■ ATIVIDADE 1: No trecho sobre o lançamento do relatório da CPT, em que local foi realizado o evento?
■ ATIVIDADE 2: Retome o trecho sobre os conflitos no campo em 2021 e continue-o a partir da última frase.

■ TRECHO DO TEXTO:
Em 18 de abril de 2022, a Comissão Pastoral da Terra (CPT) lançou o último número de sua publicação anual, “Conflitos no Campo Brasil”, apresentando dados referentes ao ano de 2021. Realizado na sede da Conferência Nacional dos Bispos do Brasil (CNBB), em Brasília, o evento foi composto por uma mesa que contou com a participação de representantes da CPT, da CNBB, da Associação Brasileira de Reforma Agrária (ABRA); do Conselho Indigenista Missionário (Cimi); do Centro de Documentação Dom Tomás Balduino (Cedoc-CPT); da guarani-kaiowá, Jaque Kuña Aranduhá; de Geovane da Silva Santos, pai de Jonatas, menino morto a tiros em fevereiro deste ano na Zona da Mata de Pernambuco. Apesar de não contar com palestrantes, o Movimento dos Trabalhadores Rurais Sem Terra (MST) foi um dos articuladores e organizadores do evento. A fala do Secretário Executivo do Cimi evidenciou a presença policial letal na região, inclusive em Terras Indígenas, mencionando a execução de quatro chiquitano e de Isac Tembé por balas disparadas por oficiais fardados, às quais acrescentou a violência de milícias nas TIs Yanomami e Munduruku.

 

Em 2022, centenas de casas desabaram em regiões pobres no Sudeste do país, com reincidência da tragédia anunciada. As autoridades deixaram que as moradias deslizassem junto aos morros. Em 2021, no campo, em todas as regiões do Brasil e em comparação ao ano de 2020, houve aumento de despejos e ameaças de despejo (12% e 13%), expulsões (18%), destruição de casas, bens e roças por agentes de segurança ou com a anuência deles (215%, 88% e 43%); pistolagem (80%) e invasões (11%). Os alvos preferenciais foram as TIs e os acampamentos sem-terra. Aldeias e casas habitadas por indígenas de diversas etnias, assim como casas de reza, foram as mais queimadas.

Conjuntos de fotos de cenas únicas

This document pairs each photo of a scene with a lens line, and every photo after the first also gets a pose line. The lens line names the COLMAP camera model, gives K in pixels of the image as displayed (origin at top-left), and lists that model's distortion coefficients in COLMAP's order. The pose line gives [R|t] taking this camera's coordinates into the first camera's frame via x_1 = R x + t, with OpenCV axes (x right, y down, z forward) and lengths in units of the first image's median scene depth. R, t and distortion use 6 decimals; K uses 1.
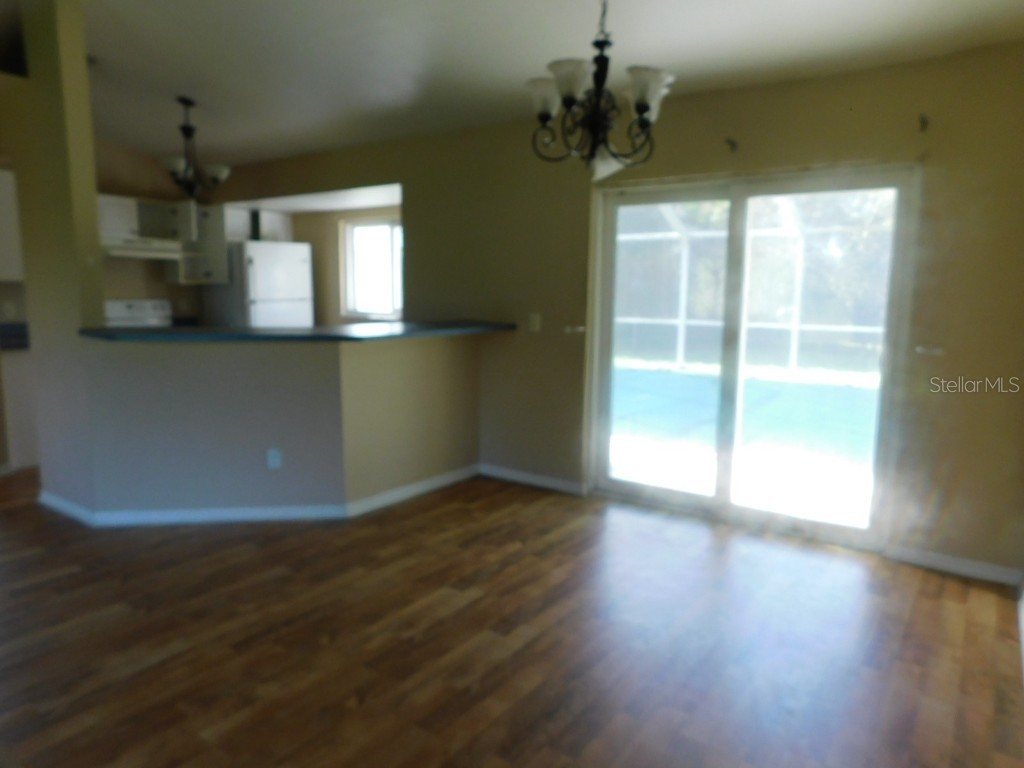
lens RADIAL K [[690.1, 0, 512.0], [0, 690.1, 384.0], [0, 0, 1]] dist [-0.056120, 0.059435]
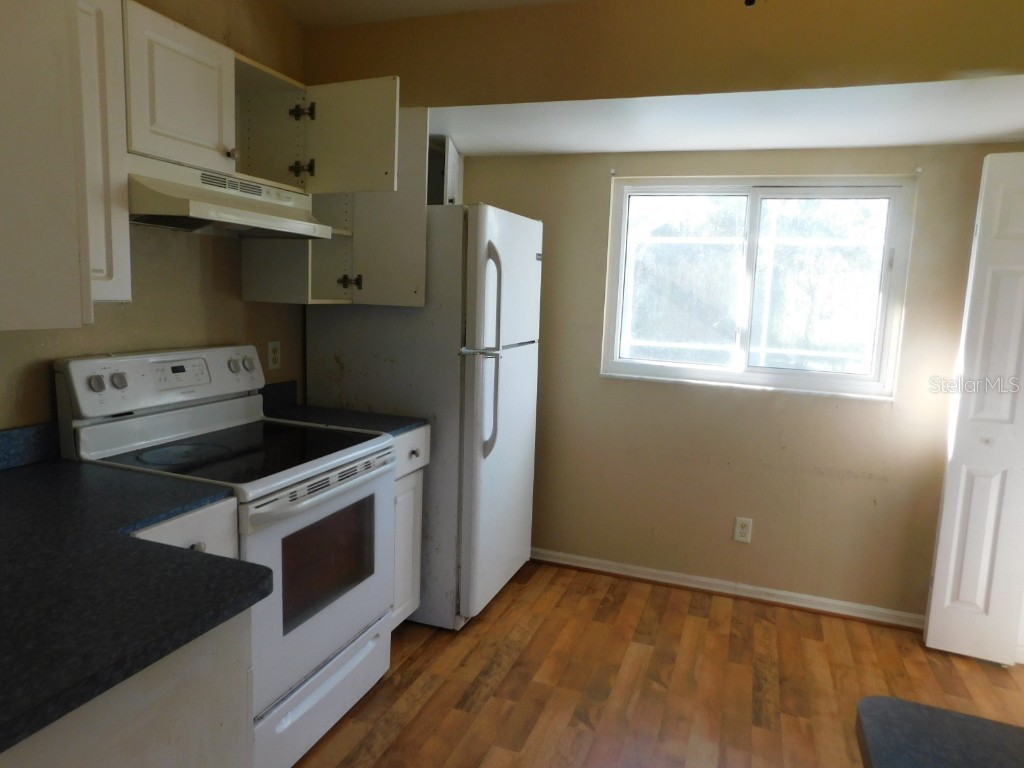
lens RADIAL K [[690.1, 0, 512.0], [0, 690.1, 384.0], [0, 0, 1]] dist [-0.056120, 0.059435]
pose [[0.963974, -0.007956, 0.265876, -0.474705], [0.008491, 0.999964, -0.000864, -0.101473], [-0.265860, 0.003090, 0.964007, 0.600280]]
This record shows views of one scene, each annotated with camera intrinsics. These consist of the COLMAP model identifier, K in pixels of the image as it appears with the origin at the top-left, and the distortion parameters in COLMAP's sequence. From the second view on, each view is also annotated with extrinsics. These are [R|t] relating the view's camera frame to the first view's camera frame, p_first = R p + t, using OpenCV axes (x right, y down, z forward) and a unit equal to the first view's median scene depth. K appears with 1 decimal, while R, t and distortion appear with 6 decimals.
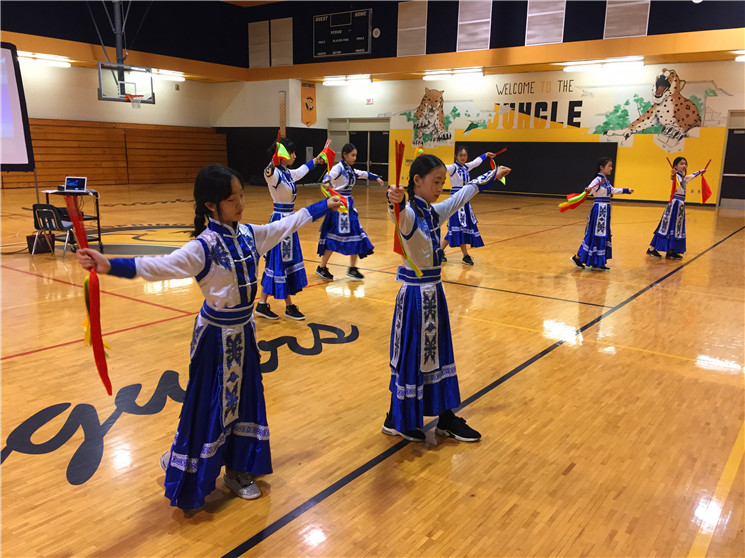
lens RADIAL K [[636.1, 0, 372.5], [0, 636.1, 279.0], [0, 0, 1]] dist [0.086091, -0.109190]
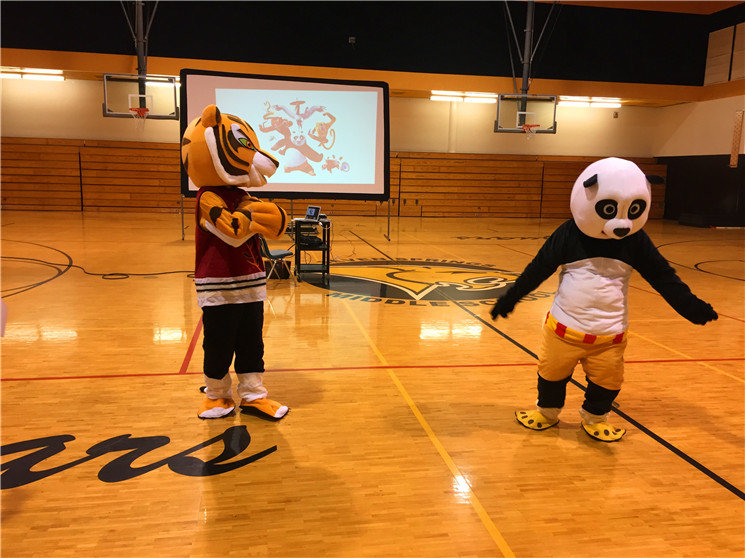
lens RADIAL K [[636.1, 0, 372.5], [0, 636.1, 279.0], [0, 0, 1]] dist [0.086091, -0.109190]
pose [[0.723322, 0.112730, -0.681247, 0.131096], [-0.148419, 0.988906, 0.006055, -0.031804], [0.674372, 0.096730, 0.732029, 0.170882]]
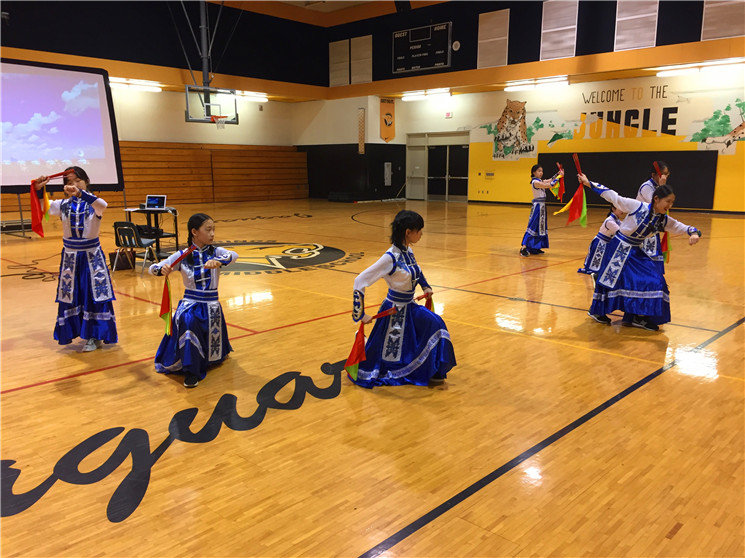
lens RADIAL K [[636.1, 0, 372.5], [0, 636.1, 279.0], [0, 0, 1]] dist [0.086091, -0.109190]
pose [[0.992123, 0.002269, -0.125249, 0.003501], [-0.005328, 0.999695, -0.024095, -0.001467], [0.125157, 0.024573, 0.991833, 0.018515]]
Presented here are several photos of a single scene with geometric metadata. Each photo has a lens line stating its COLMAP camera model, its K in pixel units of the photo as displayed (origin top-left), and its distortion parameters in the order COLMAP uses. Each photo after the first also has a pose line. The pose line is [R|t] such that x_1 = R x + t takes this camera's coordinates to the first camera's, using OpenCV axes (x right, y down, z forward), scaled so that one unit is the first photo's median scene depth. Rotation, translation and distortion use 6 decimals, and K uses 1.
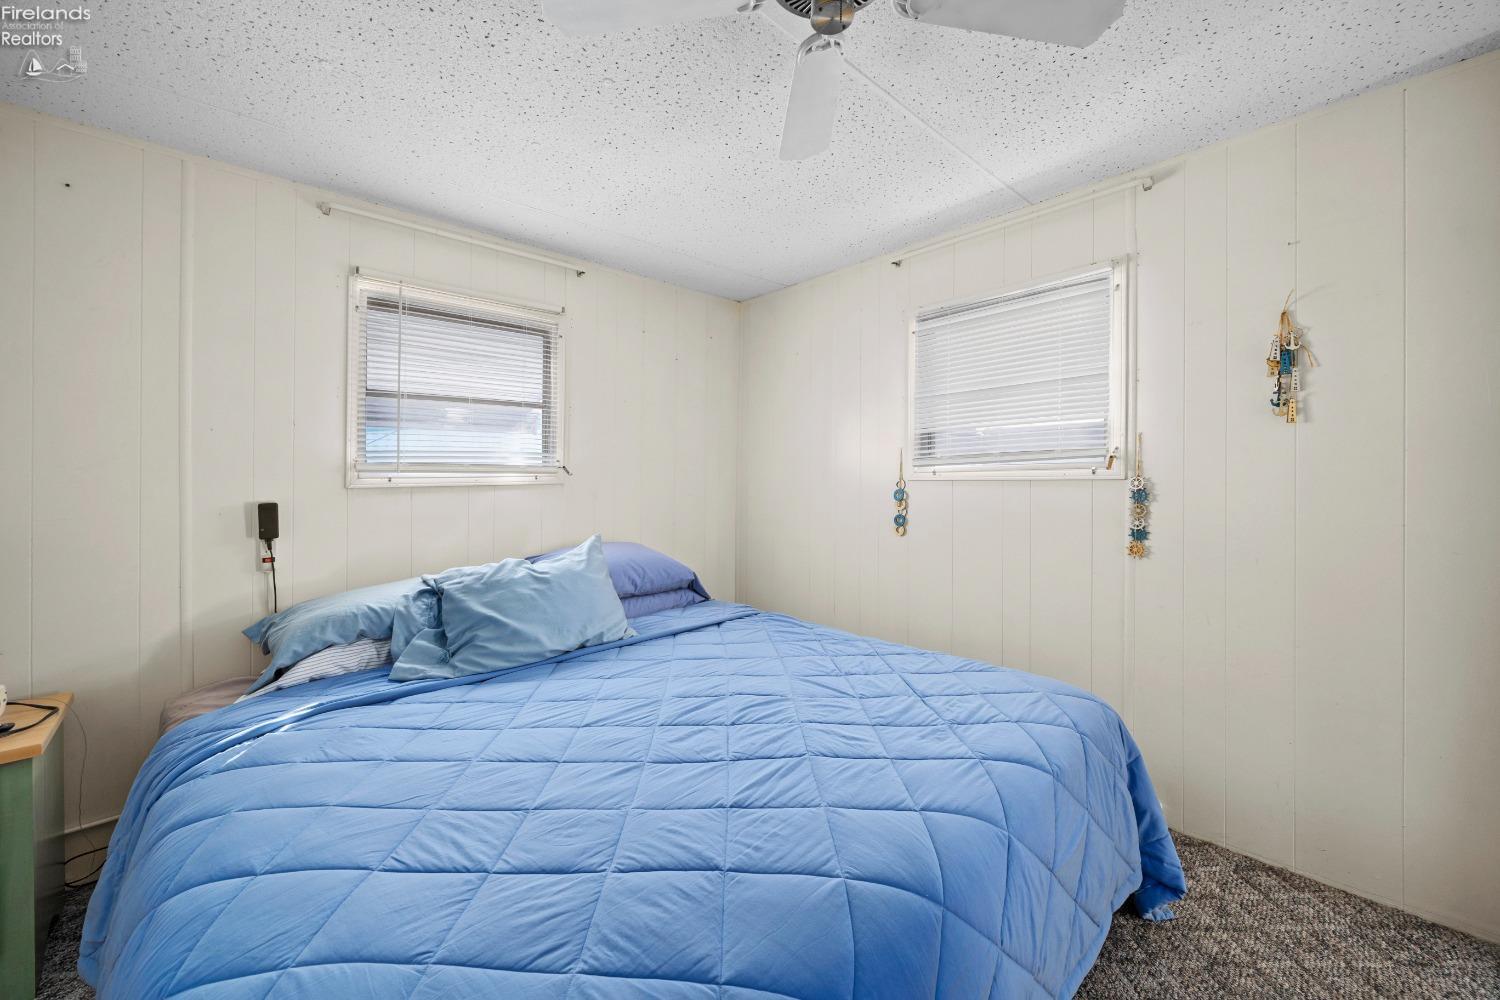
lens RADIAL K [[582.2, 0, 751.4], [0, 582.2, 484.3], [0, 0, 1]] dist [-0.002199, -0.000122]
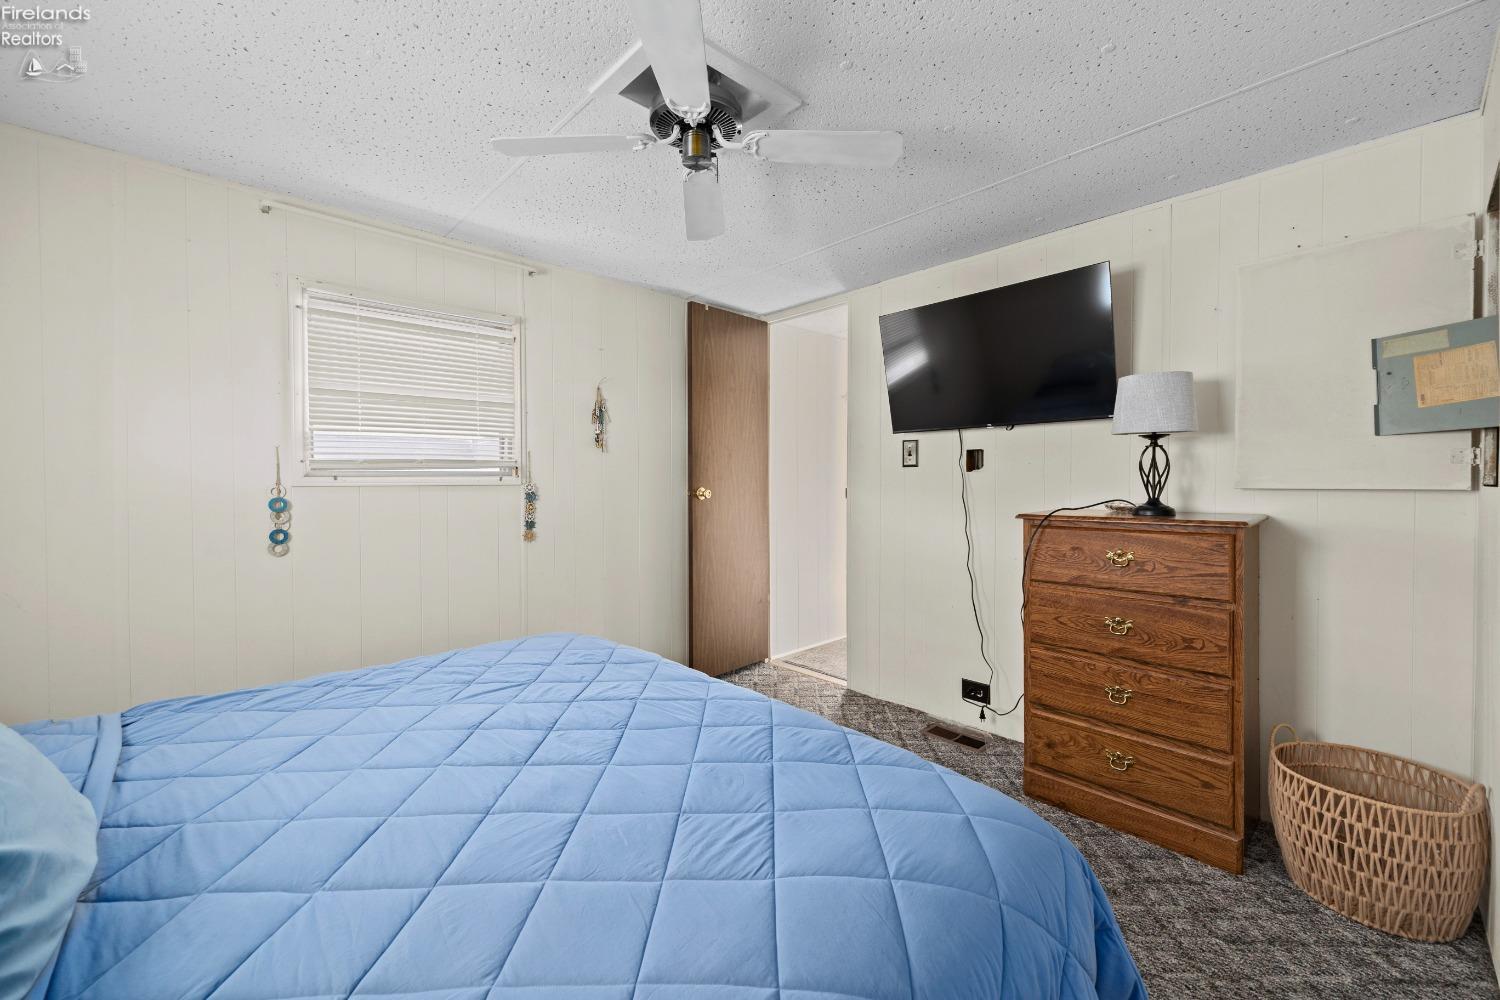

■ RESPOSTA DO EXERCÍCIO 1: O evento foi realizado na sede da Conferência Nacional dos Bispos do Brasil (CNBB), em Brasília.

■ RESPOSTA DO EXERCÍCIO 2:
O documento reitera o aumento da violência na Amazônia Legal. No último ano, dentre os cinco estados que reportaram maiores números de “conflitos por terra”, quatro estão nesta região (Pará, Maranhão, Bahia, Mato Grosso e Rondônia). A Pastoral da Terra elenca, como fatores decisivos para o crescimento da violência letal, o desmatamento, a pastagem e monocultura de soja, os saques de minérios, a grilagem e as inúmeras violências perpetradas contra povos tradicionais e em suas terras (expulsão, pistolagem e execuções). Em 2021, a Amazônia somou 52% do total dos “conflitos por terra” no Brasil. Lá o percentual de expulsões e ameaças de expulsão foi bem mais elevado que a média nacional (87% e 64,5%), assim como da pistolagem (69%) e das invasões (82%). Houve 63% de contaminações e envenenamentos por agrotóxicos, 78% de desmatamentos ditos ilegais e 81% de grilagens. Contudo, em 2021, aumentaram as ações de retomadas e ocupações de terras. Foram 50 ações e 4.761 famílias envolvidas em 2021, em relação à 29 e 1.391 famílias em 2020. A maior incidência de ações deste tipo ocorreu no Sudeste do Brasil.

 

Em 2021 foram registrados, oficialmente, 35 assassinatos decorrentes de “conflitos por terra”. A CPT considera que ocorreram dois massacres (execução de 3 pessoas ou mais). Na TI Yanomami, em Roraima, foram mortos três indígenas “isolados”, os moxihatëtëa. No Acampamento Ademar Ferreira, em Rondônia, três sem-terra foram assassinados. Contabilizaram 109 óbitos em “decorrência dos conflitos”, 132 ameaças de morte e 27 tentativas de assassinato. Foram registradas oficialmente 75 agressões físicas e 13 torturas praticadas por capatazes de fazendeiros.

 

Na publicação “Conflitos no Campo Brasil 2021”, pela primeira vez, reporta-se violências praticadas contra pessoas LGBTI+: 5 pessoas, quatro sem-terra e um indígena. A liderança indígena foi detida durante ocupação na TI Potyguara Lagoinha, no Ceará. Ele apanhou e foi ameaçado pelos policiais antes de ser liberado. As forças de segurança também torturaram e detiveram uma lésbica sem-terra em fevereiro de 2021. Considera-se provável que as mãos fardadas mataram Fernando dos Santos Araújo, homem gay que escapou do massacre de Pau D’Arco. Na época, a polícia dizimou dez pessoas que viviam no Acampamento Nova Vida, dentro da Fazenda Santa Lúcia. Um dia antes de Araújo ser morto, o advogado das pessoas massacradas, José Vargas, foi solto após ficar um mês detido sem justificativas. Ainda que a vida e a morte de Araújo estivesse reduzida e catalogada como de LGBTI+, também era testemunha ocular da operação policial em Pau D’Arco.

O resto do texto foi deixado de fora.